Excerpt to read
• • • • • • •
Jensen Huang has described the rise of a "token economy" — a world where enterprises continuously generate and process tokens at massive scale. Embedding models sit at the heart of this: every document indexed, every query processed, every retrieval made depends on converting text into vectors. Today we look at exactly that conversion — how Vector Databases and embedding models run on IBM Power, and why the Spyre card turns out to be a natural fit for this workload.
What is a Vector Database?
Every piece of text has a meaning. A vector database makes that meaning mathematical. An embedding model reads a sentence and produces a list of numbers — a vector — that represents its meaning as a point in space. Sentences that mean similar things end up close together. Sentences that are unrelated end up far apart.
This is what makes semantic search possible. Instead of matching keywords, you match meaning. A user asking "how do I reset my password?" will find documents about "account recovery" even if those exact words never appear together.

In the diagram above, each dot is a document mapped to a point in vector space. The red dot is a user query — "login not working". The database doesn't look for those exact words. It finds the nearest neighbours in the space, which happen to be IT support documents about passwords and account recovery. That's semantic search.
In practice, these vectors have hundreds or thousands of dimensions — not two. But the principle is the same: meaning becomes geometry, and search becomes finding what's nearby.
The embedding model is the engine that produces these vectors. It runs at ingest time to encode your entire document library, and at query time to encode every user question before the search. Which is why its performance and efficiency matter so much in production.
Why embedding models have different Hardware requirements compared to LLMs
LLMs actually have two distinct phases of work. The first is the prefill phase: the model reads and processes the entire input prompt in one go — this is compute-intensive, similar to an embedding model. The second is the decode phase: the model generates tokens one at a time, and this is where things get expensive. Each new token requires attending over the full history of previous tokens, stored in a structure called the KV cache — a growing block of memory that must be loaded from memory on every single generation step. At typical serving batch sizes, the GPU spends most of its time fetching this cache, not computing. That's what makes LLM inference memory-bound: arithmetic intensity drops to roughly 1–10 FLOPs/byte, and adding more compute to the chip barely helps.
• • • • • • •
Information
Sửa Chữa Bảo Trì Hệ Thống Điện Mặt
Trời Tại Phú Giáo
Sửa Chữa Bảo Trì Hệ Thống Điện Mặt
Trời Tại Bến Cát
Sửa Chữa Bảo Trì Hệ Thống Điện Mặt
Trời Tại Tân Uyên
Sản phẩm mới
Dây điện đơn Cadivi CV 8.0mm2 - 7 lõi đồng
• • • • • • •
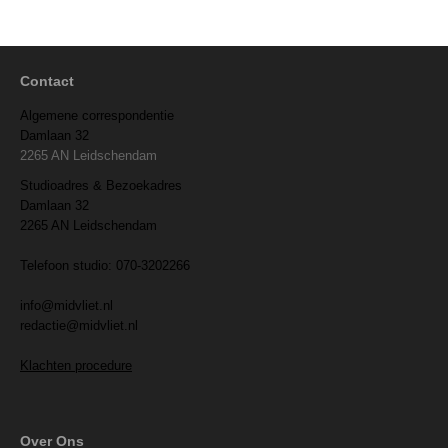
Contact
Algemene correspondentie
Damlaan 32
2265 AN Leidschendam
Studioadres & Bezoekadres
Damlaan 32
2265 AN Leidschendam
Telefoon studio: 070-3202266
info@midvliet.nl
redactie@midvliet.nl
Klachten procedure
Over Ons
• • • • • • •
Exercise
In the page about vector databases on IBM Power, what is the name of the structure that stores the history of previous tokens during an LLM's decode phase?

Response for this exercise
The KV cache.